Cada aplicação do Ronapreve oferece ao organismo uma quantidade de anticorpos monoclonais — ou clones de um único tipo de anticorpo — que servem como "soldados" para ajudar o sistema imunológico ao se ligarem nas células e nos coronavírus, e bloquear a infecção. Esses anticorpos, porém, não ensinam as demais células a se proteger do coronavírus como as vacinas fazem.

"É uma imunidade passiva, diferente das vacinas, que vão ensinar o corpo a produzir os anticorpos em uma grande variedade e na quantidade necessária. Os anticorpos monoclonais são uma possibilidade mais passageira, daquele momento que é preciso dar uma ajuda, mas não é nada duradouro", reforça Herrmann.

Momento certo

Para ter efeito, os anticorpos monoclonais casirivimabe e imdevimabe precisam ser aplicados no início da infecção pelo Sars-CoV-2. Pacientes com sintomas mais graves, que precisam de oxigênio, por exemplo, e que já passaram para a fase inflamatória da doença não vão ter benefícios com o tratamento do Ronapreve.

Isso porque esses anticorpos monoclonais se ligam aos vírus, e quando a doença entra em uma fase inflamatória — com a chamada tempestade de citocinas —, o inimigo não é mais o coronavírus, mas a reação que ele deixou no organismo. "Se o sistema imune já está atacando as nossas células, esses anticorpos monoclonais não seriam mais tão eficazes. Nessa fase, seriam outros alvos que trariam mais benefícios, como a dexametasona, que é um anti-inflamatório", explica Ana Paula Herrmann, professora do departamento de Farmacologia da UFRGS.

Há outros tipos de anticorpos monoclonais que podem ser usados nessas etapas mais avançadas, como lembra Sandra Farsky, presidente da ABCF. A ação é a mesma que o Ronapreve, mas em vez de se ligarem às células e aos vírus, os anticorpos se ligam às citocinas inflamatórias, como a interleucina-6 (IL-6).

"Quando tem a infecção e a resposta inflamatória, gera muitas citocinas, e a interleucina-6 é a primeira a ser liberada. Inibindo ela, via anticorpos monoclonais, é bastante eficiente nos pacientes graves, porque são os pacientes que estão atravessando a tempestade de citocinas", explica a especialista.

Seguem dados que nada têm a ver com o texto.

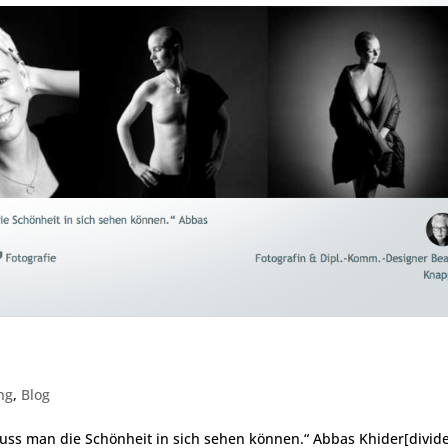
hön – Geld – warum?
ng
,
Blog
ss man die Schönheit in sich sehen können.“ Abbas Khider[divide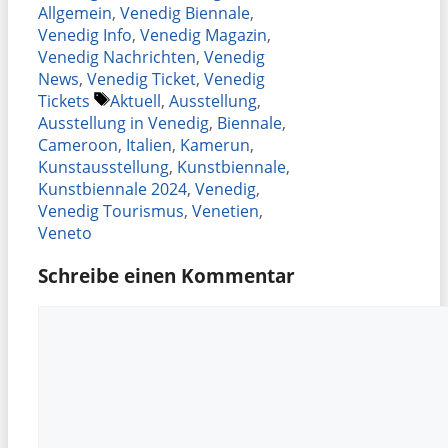
Allgemein
,
Venedig Biennale
,
Venedig Info
,
Venedig Magazin
,
Venedig Nachrichten
,
Venedig
News
,
Venedig Ticket
,
Venedig
Schlagwörter
Tickets
Aktuell
,
Ausstellung
,
Ausstellung in Venedig
,
Biennale
,
Cameroon
,
Italien
,
Kamerun
,
Kunstausstellung
,
Kunstbiennale
,
Kunstbiennale 2024
,
Venedig
,
Venedig Tourismus
,
Venetien
,
Veneto
Schreibe einen Kommentar
Kommentar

Anticorpos monoclonais no Brasil

O Ronapreve pode ter recebido a liberação no Reino Unido só agora, mas outros países já têm a autorização há mais tempo, como o Brasil.

A Agência Nacional de Vigilância Sanitária (Anvisa) liberou o uso emergencial dos dois anticorpos monoclonais no dia 20 de abril deste ano. Em um comunicado divulgado no site, a agência deixa claro que a medicação — conhecida por aqui como REGN-COV2 — não previne a Covid-19.

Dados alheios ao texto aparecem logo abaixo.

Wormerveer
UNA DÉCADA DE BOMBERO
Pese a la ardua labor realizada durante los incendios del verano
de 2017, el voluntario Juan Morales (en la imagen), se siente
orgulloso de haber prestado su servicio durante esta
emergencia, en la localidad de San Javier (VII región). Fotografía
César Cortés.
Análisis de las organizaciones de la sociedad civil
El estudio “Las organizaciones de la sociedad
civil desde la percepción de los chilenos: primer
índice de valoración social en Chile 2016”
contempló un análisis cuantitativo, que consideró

Além do casirivimabe e imdevimabe, outros anticorpos monoclonais receberam a autorização de uso emergencial no país. São eles:

  • Banlanivimabe e etesevimabe, produzidos pela farmacêutica Eli Lilly;
  • Regdanvimabe (chamado de Regkirona), cujo pedido foi feito pela empresa Celltrion Healthcare Distribuição de Produtos Farmacêuticos do Brasil Ltda. A aprovação do último foi a mais recente, divulgada no dia 11 de agosto.

Ainda, há o registro de outro medicamento, o remdesivir, da empresa Gilead Sciences. Ao contrário dos anteriores, o remdesivir é um antiviral, mas também atua impedindo a replicação do vírus. Nenhum dos medicamentos pode ser tomado fora de ambiente hospitalar e sem orientação médica.